ME AND RORY MACBEATH- Richard Beasley

me-and-rory-macbeath (2)

 

ME & RORY MACBEATH (Hachette) by Richard Beasley is reminiscent of TO KILL A MOCKINGBIRD. Twelve year old Jake Taylor lives with his single parent barrister mum, Harriet, in a street in suburban Adelaide. It’s the street that houses his best friend, Robbie Duncan, son of the local cop, an emigrant from Scotland.

Into their street comes another kid from Caledonia, Rory Macbeath, moving in with his mum, dad, older brother and sister. He’s the same age as Jake and Robbie and soon the boys are mates.

Duncan! Macbeath! Is this some Shakespearean pastiche, you may ask? Not really, but there is sleeping murder and pricking of thumbs, and something this way comes.

A departure from Richard Beasley’s two previous novels, HELL HAS HARBOUR VIEWS and THE AMBULANCE CHASER, both full of adult satirical and sardonic splendour, this take is from the kids’ point of view, and while some of Beasley’s staple humour rears its hilarious head, it steers its course true to tone of pre-teens trying to figure the various vagaries of adults.

There’s the long hot summer that seems seared into every sinew of Australian youth, the street cricket, the public swimming pool, fishing trips, backyard camp-outs, grumpy old bugger neighbours, fledgling attraction to the opposite sex.

Casting a shadow over these hazy, lazy, crazy days of summer is the spectre of domestic violence, which could have been a huge downer, but Beasley, like Harper Lee, manages to make the story thrillingly palatable.

Beasley the writer creates a lovely sense of place and peoples it with wonderful characters. Mothers, fathers, siblings, step-parents, judges, cops, nice and nasty neighbours – comic, tragic, and above all, human – Beasley’s characters are warmly drawn and although they live in a time nearly four decades ago, in a place called Rose Avenue, there is no tint of rose coloured glasses.

Beasley the barrister, for that is his means of making a living, has the practical experience of making the courtroom scenes sizzle with a marvelous verisimilitude. The courtroom drama dénouement is alone worth the price of purchase of this pleasing and pleasurable reading experience. His creation of Harriet, known to family and friends as Harry, is the literary love child of Atticus Finch or perhaps his grand-daughter, out of Scout, transplanted from America’s south to South Australia to champion the rule of law.

Harriet is a chain smoking, hard drinking, fast talking, hard headed, soft hearted woman instilling in her son daily doses of irony and finely honed sense of social justice. By no means a goody two shoes, though, she’s pragmatic about some of the clients she has defended, some of dubious repute, but she has an inherent hunger for litigation and mitigation.

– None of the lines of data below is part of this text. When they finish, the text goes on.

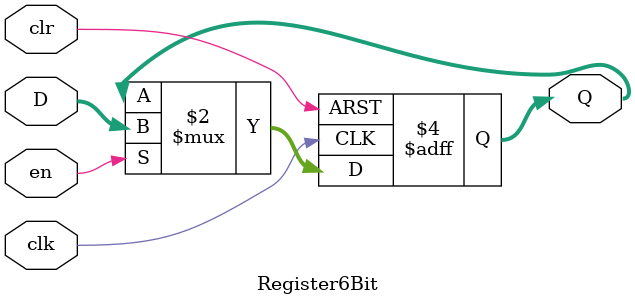
<source format=v>
module Register6Bit(
	input [5:0] D,
	input clk,
	input en,
	input clr,
	output reg [5:0] Q
);
	
	initial begin
		Q <= 6'h000;
	end
	
	always @(posedge clk or posedge clr)
	begin
		if(clr) begin
			Q <= 6'h000;
		end
		else begin
			Q <= en ? D: Q;
		end
	end

endmodule
</source>
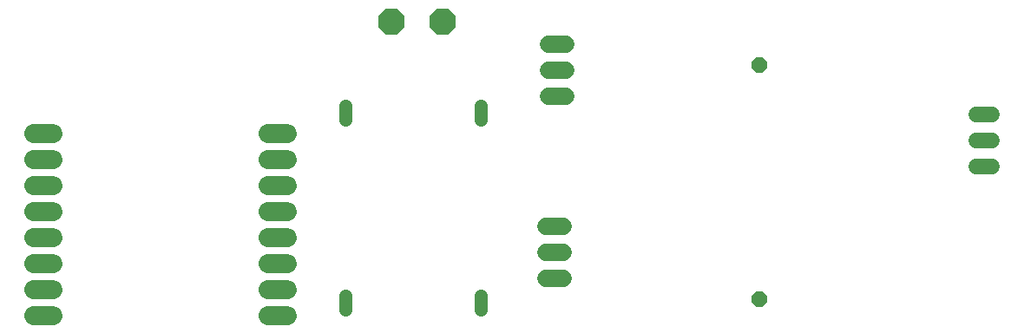
<source format=gbl>
G75*
%MOIN*%
%OFA0B0*%
%FSLAX25Y25*%
%IPPOS*%
%LPD*%
%AMOC8*
5,1,8,0,0,1.08239X$1,22.5*
%
%ADD10OC8,0.10000*%
%ADD11C,0.05150*%
%ADD12C,0.07200*%
%ADD13C,0.06600*%
%ADD14C,0.06000*%
%ADD15OC8,0.06000*%
D10*
X0433657Y0358969D03*
X0453343Y0358969D03*
D11*
X0468000Y0326575D02*
X0468000Y0321425D01*
X0416000Y0321425D02*
X0416000Y0326575D01*
X0416000Y0253575D02*
X0416000Y0248425D01*
X0468000Y0248425D02*
X0468000Y0253575D01*
D12*
X0303600Y0246000D02*
X0296400Y0246000D01*
X0296400Y0256000D02*
X0303600Y0256000D01*
X0303600Y0266000D02*
X0296400Y0266000D01*
X0296400Y0276000D02*
X0303600Y0276000D01*
X0303600Y0286000D02*
X0296400Y0286000D01*
X0296400Y0296000D02*
X0303600Y0296000D01*
X0303600Y0306000D02*
X0296400Y0306000D01*
X0296400Y0316000D02*
X0303600Y0316000D01*
X0386400Y0316000D02*
X0393600Y0316000D01*
X0393600Y0306000D02*
X0386400Y0306000D01*
X0386400Y0296000D02*
X0393600Y0296000D01*
X0393600Y0286000D02*
X0386400Y0286000D01*
X0386400Y0276000D02*
X0393600Y0276000D01*
X0393600Y0266000D02*
X0386400Y0266000D01*
X0386400Y0256000D02*
X0393600Y0256000D01*
X0393600Y0246000D02*
X0386400Y0246000D01*
D13*
X0493200Y0260500D02*
X0499800Y0260500D01*
X0499800Y0270500D02*
X0493200Y0270500D01*
X0493200Y0280500D02*
X0499800Y0280500D01*
X0500800Y0330500D02*
X0494200Y0330500D01*
X0494200Y0340500D02*
X0500800Y0340500D01*
X0500800Y0350500D02*
X0494200Y0350500D01*
D14*
X0658500Y0323500D02*
X0664500Y0323500D01*
X0664500Y0313500D02*
X0658500Y0313500D01*
X0658500Y0303500D02*
X0664500Y0303500D01*
D15*
X0575000Y0342500D03*
X0575000Y0252500D03*
M02*

</source>
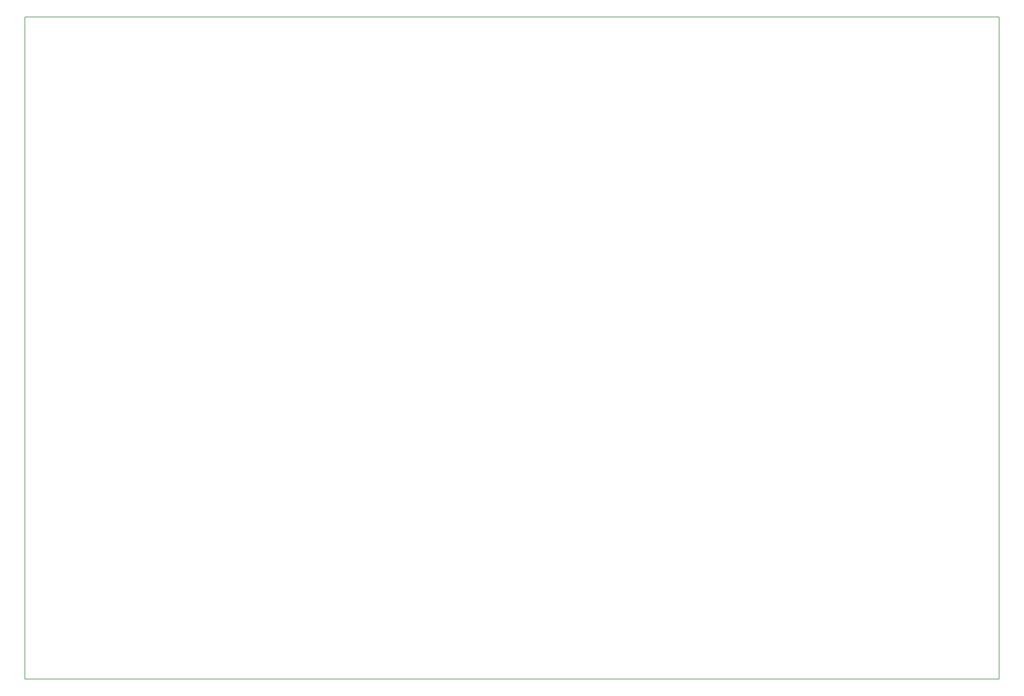
<source format=gm1>
%TF.GenerationSoftware,KiCad,Pcbnew,8.0.6*%
%TF.CreationDate,2024-11-12T14:43:37+00:00*%
%TF.ProjectId,A4,41342e6b-6963-4616-945f-706362585858,rev?*%
%TF.SameCoordinates,Original*%
%TF.FileFunction,Profile,NP*%
%FSLAX46Y46*%
G04 Gerber Fmt 4.6, Leading zero omitted, Abs format (unit mm)*
G04 Created by KiCad (PCBNEW 8.0.6) date 2024-11-12 14:43:37*
%MOMM*%
%LPD*%
G01*
G04 APERTURE LIST*
%TA.AperFunction,Profile*%
%ADD10C,0.200000*%
%TD*%
G04 APERTURE END LIST*
D10*
X25000000Y-25000000D02*
X297000000Y-25000000D01*
X297000000Y-210000000D01*
X25000000Y-210000000D01*
X25000000Y-25000000D01*
M02*

</source>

Practising at a time when fewer women were at the bar and Family Law was going through major reform, Harry is a formidable advocate, a fierce and fearless fighter for fairness and equality.

Beasley was appointed silk a couple of years ago – we should be attorney-ly grateful that he gives of his spare time a story as entertaining and edifying as ME & RORY MACBEATH.